Ora, non per fare i soliti criticoni, ma ce n’è voluto perché arrivasse anche qui a Napoli! Del resto, prima di noi lo hanno visto soltanto in mezza Europa e, per citare alcune piazze italiane, a Roma, Torino, Milano, Brescia, Bari, Pescara, Catania, ma anche, Asti, San Benedetto del Tronto, Castrovillari, Macerata, Cascina, Cantù, Montescudo, Urgnano, Azzano… Noi però, da buoni napoletani, possiamo vantare il solito inutile primato: quando lo spettacolo era ancora in fase di studio, Galleria Toledo lo propose nell’ambito di “Stazioni d’emergenza”, una rassegna dedicata alle nuove proposte che, proprio in virtù della sua specificità, viene accuratamente snobbata tanto dal pubblico, quanto dagli operatori. Ad perpetuam rei memoriam.

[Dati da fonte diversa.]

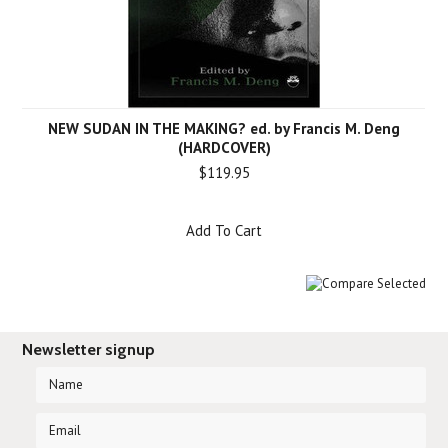
NEW SUDAN IN THE MAKING? ed. by Francis M. Deng
(HARDCOVER)
$119.95
Add To Cart
Newsletter signup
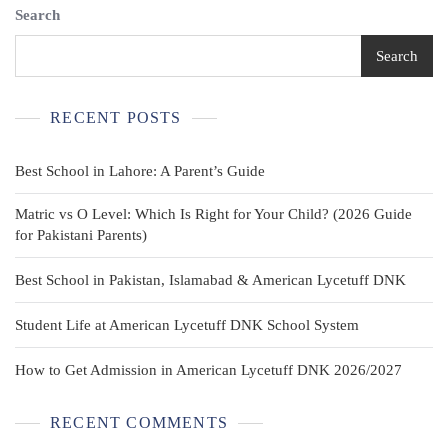
Search
Search
RECENT POSTS
Best School in Lahore: A Parent’s Guide
Matric vs O Level: Which Is Right for Your Child? (2026 Guide
for Pakistani Parents)
Best School in Pakistan, Islamabad & American Lycetuff DNK
Student Life at American Lycetuff DNK School System
How to Get Admission in American Lycetuff DNK 2026/2027
RECENT COMMENTS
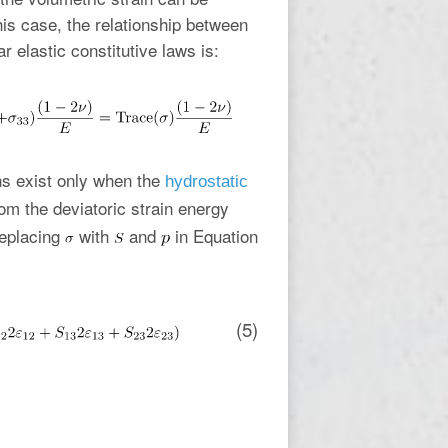
this case, the relationship between
r elastic constitutive laws is:
ns exist only when the
hydrostatic
om the deviatoric strain energy
replacing
with
and
in Equation
(5)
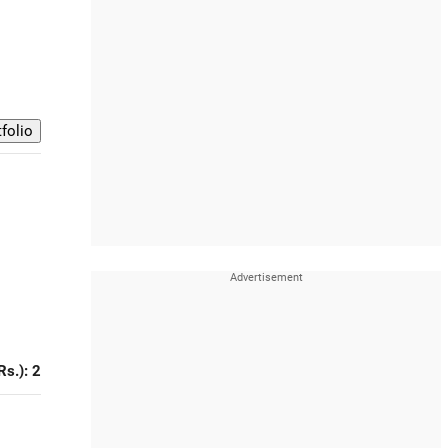
Rs.): 2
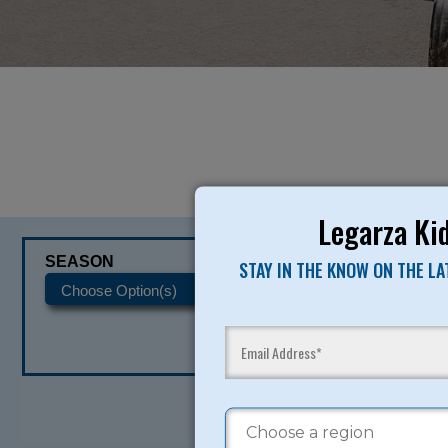
Legarza Kid
SEASON
CATEGORIES
STAY IN THE KNOW ON THE L
READY TO SI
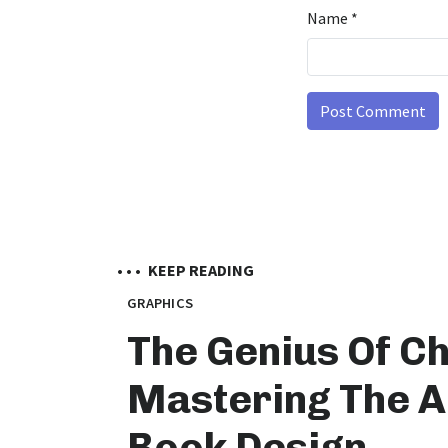
Name
*
• • •
KEEP READING
GRAPHICS
The Genius Of Ch
Mastering The A
Book Design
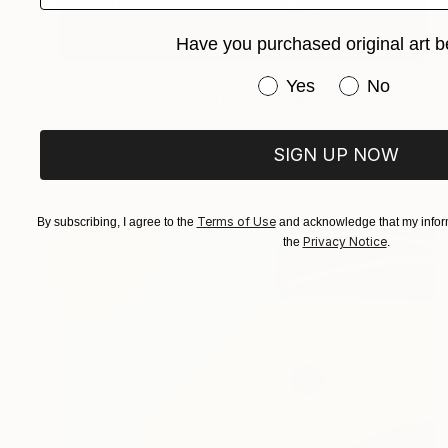
Have you purchased original art b
$2,734
Have you purchased or
Yes
No
"THE GODS ARE CRYING - GANESHA(गणेश), 2015" Painting
Danny Raven Tan, Singapore
Acrylic on Canvas
23.6 x 35.4 in
SIGN UP NOW
Terms of Use
By subscribing, I agree to the
and acknowledge that my inform
Privacy Notice
the
.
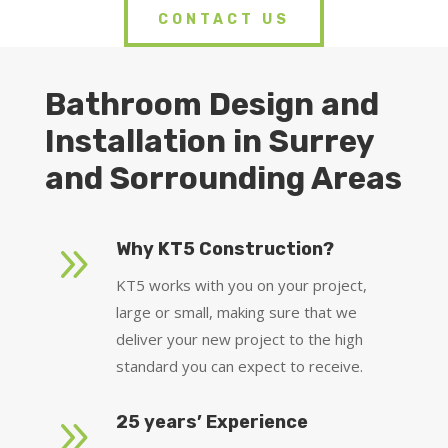
CONTACT US
Bathroom Design and
Installation in Surrey
and Sorrounding Areas
9
Why KT5 Construction?
KT5 works with you on your project,
large or small, making sure that we
deliver your new project to the high
standard you can expect to receive.
9
25 years’ Experience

Stavolta però l’eco dell’evento ha attirato moltitudini di appassionati: alla prima c’era persino gente in piedi! Ciò detto, sullo spettacolo è stato scritto molto, forse tutto. Per questo vi proponiamo una riflessione più generale che, a nostro avviso, può svelarci in filigrana alcune dinamiche del teatro in Italia. Andiamo per gradi: se dovessimo riassumere in poche parole la trama di “La merda” diremmo che si tratta di un monologo dai toni piuttosto accesi, che ha la forma del “flusso di coscienza”, e che riguarda, pressappoco, la vicenda di una donna alla ricerca di un’opportunità nel mondo dello spettacolo come veicolo di emancipazione.

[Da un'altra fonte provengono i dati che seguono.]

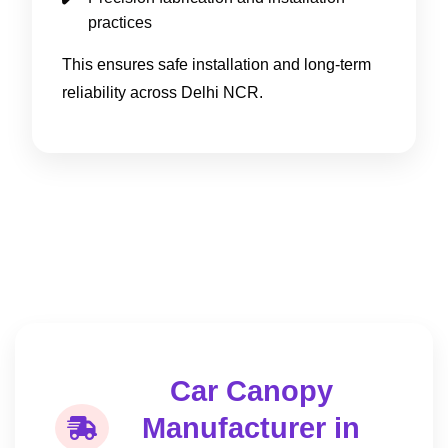
practices
This ensures safe installation and long-term
reliability across Delhi NCR.
Car Canopy
Manufacturer in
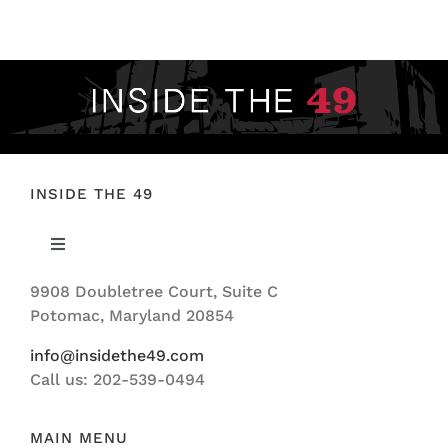
FOOTBALL 101
PLAYERS
ORIGINAL GEAR
ABOUT
INSIDE THE 49
Toggle
Navigation
9908 Doubletree Court, Suite C
ABOUT US
Potomac, Maryland 20854
info@insidethe49.com
Call us: 202-539-0494
MAIN MENU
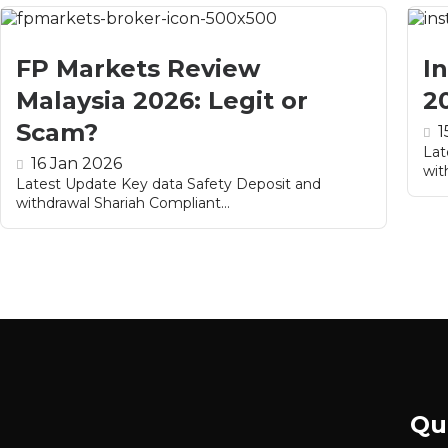
FP Markets Review
I
Malaysia 2026: Legit or
2
Scam?
1
Lat
16 Jan 2026
wit
Latest Update Key data Safety Deposit and
withdrawal Shariah Compliant...
Qu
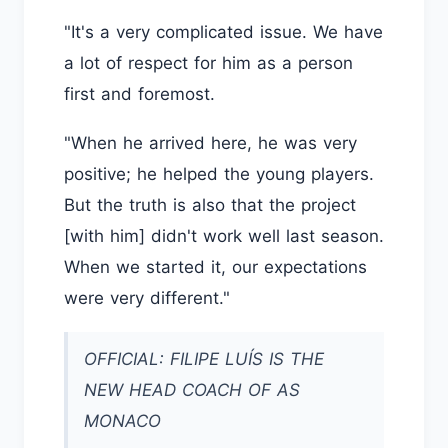
"It's a very complicated issue. We have
a lot of respect for him as a person
first and foremost.
"When he arrived here, he was very
positive; he helped the young players.
But the truth is also that the project
[with him] didn't work well last season.
When we started it, our expectations
were very different."
OFFICIAL: FILIPE LUÍS IS THE
NEW HEAD COACH OF AS
MONACO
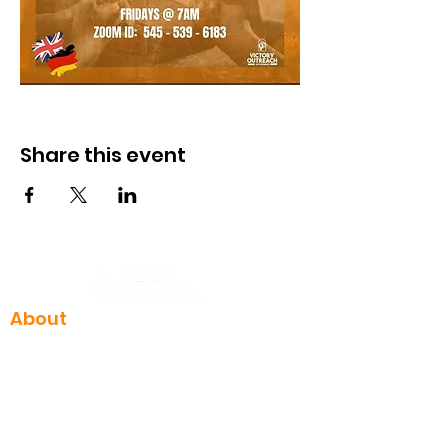
Share this event
About
I'm New
Who we are
Our team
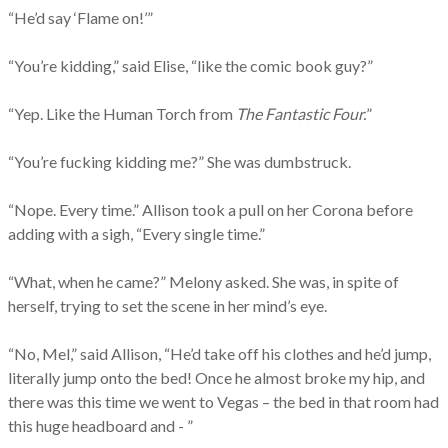
“He’d say ‘Flame on!’”
“You’re kidding,” said Elise, “like the comic book guy?”
“Yep. Like the Human Torch from
The Fantastic Four.
”
“You’re fucking kidding me?” She was dumbstruck.
“Nope. Every time.” Allison took a pull on her Corona before
adding with a sigh, “Every single time.”
“What, when he came?” Melony asked. She was, in spite of
herself, trying to set the scene in her mind’s eye.
“No, Mel,” said Allison, “He’d take off his clothes and he’d jump,
literally jump onto the bed! Once he almost broke my hip, and
there was this time we went to Vegas – the bed in that room had
this huge headboard and - ”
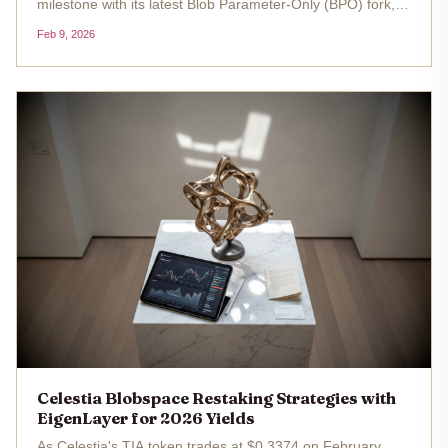
milestone with its latest Blob Parameter-Only (BPO) fork,
pushing blobspace capacity toward 15 blobs per block and
Feb 9, 2026
setting the stage for explosive growth in data availability
layers. As...
Celestia Blobspace Restaking Strategies with
EigenLayer for 2026 Yields
As Celestia's TIA token trades at $0.3374 on February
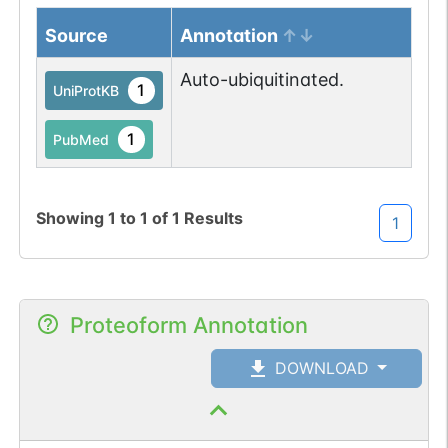
Source
Annotation
Auto-ubiquitinated.
1
UniProtKB
1
PubMed
Showing
1
to
1
of
1
Results
1
Proteoform Annotation
DOWNLOAD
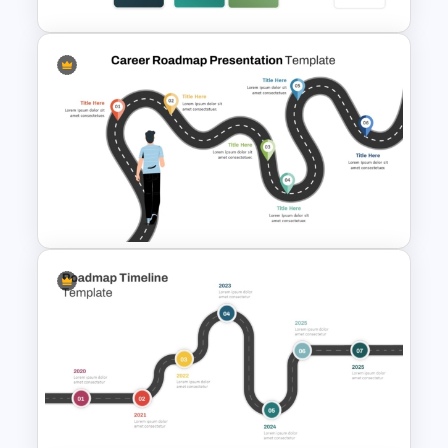
Training Agenda PowerPoint
Template
Career Roadmap Presentation
Template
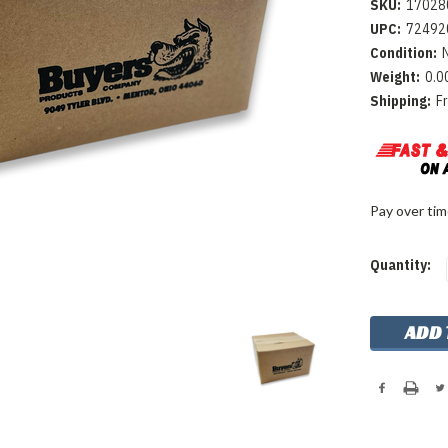
SKU:
17028
UPC:
72492
Condition:
Weight:
0.0
Shipping:
F
Pay over ti
Current
Quantity:
Stock:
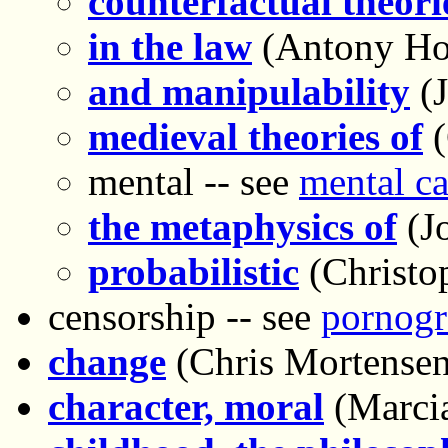
counterfactual theori
in the law
(Antony Ho
and manipulability
(
medieval theories of
(
mental -- see
mental ca
the metaphysics of
(Jo
probabilistic
(Christo
censorship -- see
pornogr
change
(Chris Mortensen
character, moral
(Marci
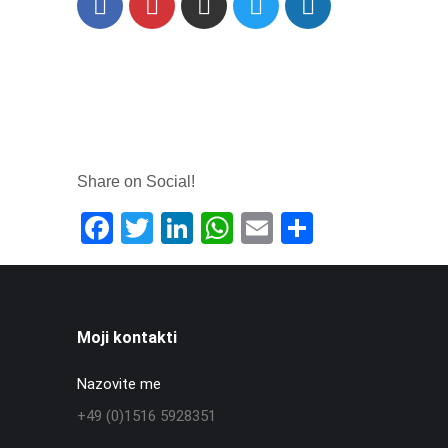
Facebook
Instagram
X
Share on Social!
Facebook
Twitter
LinkedIn
WhatsApp
Email
Share
Moji kontakti
Nazovite me
+49 (0)1516 5928351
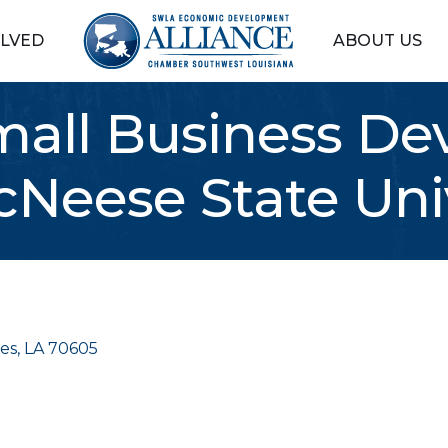
OLVED
ABOUT US
mall Business D
cNeese State Uni
es
LA
70605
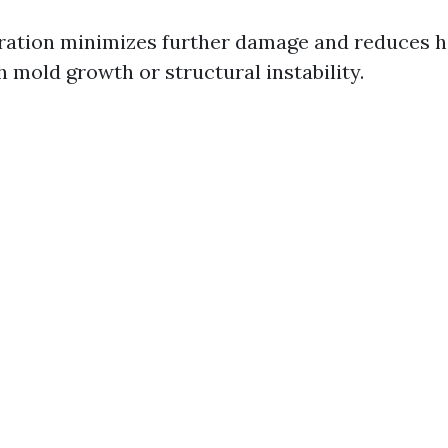
oration minimizes further damage and reduces h
 mold growth or structural instability.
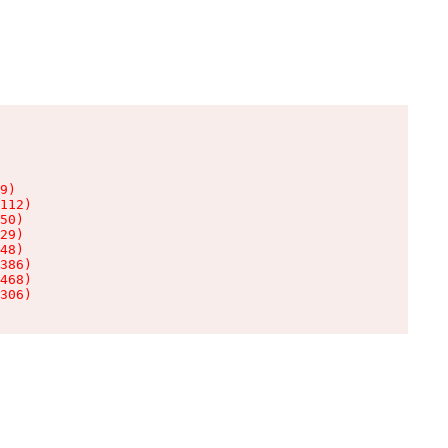
9)

112)

50)

29)

48)

386)

468)

306)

Purtroppo per lei, pare che la natura non l’abbia dotata del necessario physique du rôle: innanzitutto è bassa e poi, stando alle sue parole, ha delle cosce troppo ciccione. A questo si potrebbe aggiungere il riferimento costante alla figura del padre che, da bambina, “mi teneva sulle ginocchia” e alcuni calibrati rimandi al mondo animale (prima c’è un delfino “stupratore”, poi un polpo femmina che si divora i tentacoli e così via). Il tutto inquadrato all’interno di una parabola che, prendendo spunto dal Risorgimento, ci racconta la nostra disgraziata epoca.

Insomma, e questo è il punto, niente arabeschi intellettuali, né ammiccamenti alla critica, né tormentate riflessioni/riscritture di autori del passato, ma la cruda realtà: viviamo in una società di “merda” in cui l’apparire sostituisce l’essere e la figura della donna è ridotta a quella di una provocante “velina”. In altre parole, proprio quello che, in Italia, sembra non interessare a nessuno perché “ne sono già pieni i giornali e i telegiornali”.

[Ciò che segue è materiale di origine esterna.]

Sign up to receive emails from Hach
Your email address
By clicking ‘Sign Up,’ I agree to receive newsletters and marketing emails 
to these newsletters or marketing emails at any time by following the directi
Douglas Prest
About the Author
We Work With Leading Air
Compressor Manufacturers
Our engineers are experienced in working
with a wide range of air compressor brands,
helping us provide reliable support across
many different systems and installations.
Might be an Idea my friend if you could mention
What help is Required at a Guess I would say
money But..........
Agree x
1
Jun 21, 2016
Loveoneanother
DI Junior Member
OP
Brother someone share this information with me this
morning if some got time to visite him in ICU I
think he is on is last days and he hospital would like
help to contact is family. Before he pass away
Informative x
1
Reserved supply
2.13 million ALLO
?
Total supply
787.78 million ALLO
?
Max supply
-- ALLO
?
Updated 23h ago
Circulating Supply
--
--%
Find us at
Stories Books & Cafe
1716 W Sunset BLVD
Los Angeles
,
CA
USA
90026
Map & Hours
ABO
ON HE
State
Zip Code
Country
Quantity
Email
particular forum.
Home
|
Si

Ma l’arte, ci chiediamo forse con un pizzico di ingenuità, non deve proprio partire dal dato reale per poi trasfigurarlo o individuarne gli archetipi? La nuova drammaturgia, che in Italia è un lontano miraggio, non ha esattamente il compito di confrontarsi con ciò di cui tutti parlano, proponendo però delle letture estranianti, paradossali, tragiche, ironiche?

In definitiva, se Ceresoli e co. non avessero “tentato l’azzardo”, come ci ha spiegato nell’intervista, di tradurre il testo in inglese e presentarlo in quel tritacarne che è il Fringe di Edimburgo e di vincere un premio, ora staremmo qui a parlarne? Naturalmente la risposta è no. Certo nessuno è profeta in patria, ma non è che in Italia abbiamo gusti un po’ troppo vecchi, retrò, eccessivamente intrisi di intellettualismi onanistici? Dobbiamo farci spiegare dagli scozzesi che uno spettacolo onesto, ben fatto, merita di girare, di essere visto e di riscuotere successo? E si badi, è troppo facile cavarsela dicendo che all'estero funziona perchè la decadenza post-berlusconiana fa tanto esotico.

Seconda e ultima breve riflessione. Dato che l’orizzonte è sempre più nero e che i piagnistei, spesso giusti, di artisti e operatori sono all’ordine del giorno, perché non prendere l’esempio di “La merda” come paradigma? Molto semplicemente: un gruppo giovane che rischia e che non ha paura di confrontarsi con la realtà che vive ma, anzi, ne coglie al massimo tutte le opportunità.